Document passage:
That's what I had in v1. I think this is a matter of taste and Jean-
Philippe pointed me to moving the check into viommu_sync_req() I added
a comment because it really is not entirely obvious.

>
> > spin_lock_irqsave(&viommu->request_lock, flags);
> > ret = __viommu_sync_req(viommu);
> > if (ret)
> > @@ -843,7 +849,7 @@ static int viommu_map_pages(struct iommu_domain *domain, unsigned long iova,
> > .flags = cpu_to_le32(flags),
> > };
> >
> > - ret = viommu_send_req_sync(vdomain->viommu, &map, sizeof(map));
> > + ret = viommu_add_req(vdomain->viommu, &map, sizeof(map));
> > if (ret) {
> > viommu_del_mappings(vdomain, iova, end);
> > return ret;
> > @@ -912,6 +918,14 @@ static void viommu_iotlb_sync(struct iommu_domain *domain,
> > viommu_sync_req(vdomain->viommu);
> > }
> >
> > +static int viommu_iotlb_sync_map(struct iommu_domain *domain,
> > + unsigned long iova, size_t size)
> > +{
> > + struct viommu_domain *vdomain = to_viommu_domain(domain);
> > +
> > + return viommu_sync_req(vdomain->viommu);
> > +}
> > +
> > static void viommu_get_resv_regions(struct device *dev, struct list_head *head)
> > {
> > struct iommu_resv_region *entry, *new_entry, *msi = NULL;
> > @@ -1058,6 +1072,7 @@ static struct iommu_ops viommu_ops = {
> > .unmap_pages = viommu_unmap_pages,
> > .iova_to_phys = viommu_iova_to_phys,
> > .iotlb_sync = viommu_iotlb_sync,
> > + .iotlb_sync_map = viommu_iotlb_sync_map,
> > .free = viommu_domain_free,
> > }
> > };
> >

Raw data:

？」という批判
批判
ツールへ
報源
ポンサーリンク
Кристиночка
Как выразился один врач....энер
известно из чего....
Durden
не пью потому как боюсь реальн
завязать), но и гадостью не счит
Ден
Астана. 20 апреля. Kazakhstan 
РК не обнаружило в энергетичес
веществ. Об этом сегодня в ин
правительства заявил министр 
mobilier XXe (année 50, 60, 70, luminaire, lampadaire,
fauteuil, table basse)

List of tasks:
(1) Repeat the patch review reply word for word from "That's what I" to "not entirely obvious.".
(2) Summarize the patch review reply in two sentences.
The items come from another source.

Solutions below:
(1)
That's what I had in v1. I think this is a matter of taste and Jean-
Philippe pointed me to moving the check into viommu_sync_req() I added
a comment because it really is not entirely obvious.

(2) The writer calls the choice a matter of taste and says Jean-Philippe suggested moving the check into viommu_sync_req(), with a comment added because this is not entirely obvious. The quoted patch makes viommu_map_pages() call viommu_add_req() instead of viommu_send_req_sync(), adds a viommu_iotlb_sync_map() function that returns viommu_sync_req(), and registers it as .iotlb_sync_map in viommu_ops.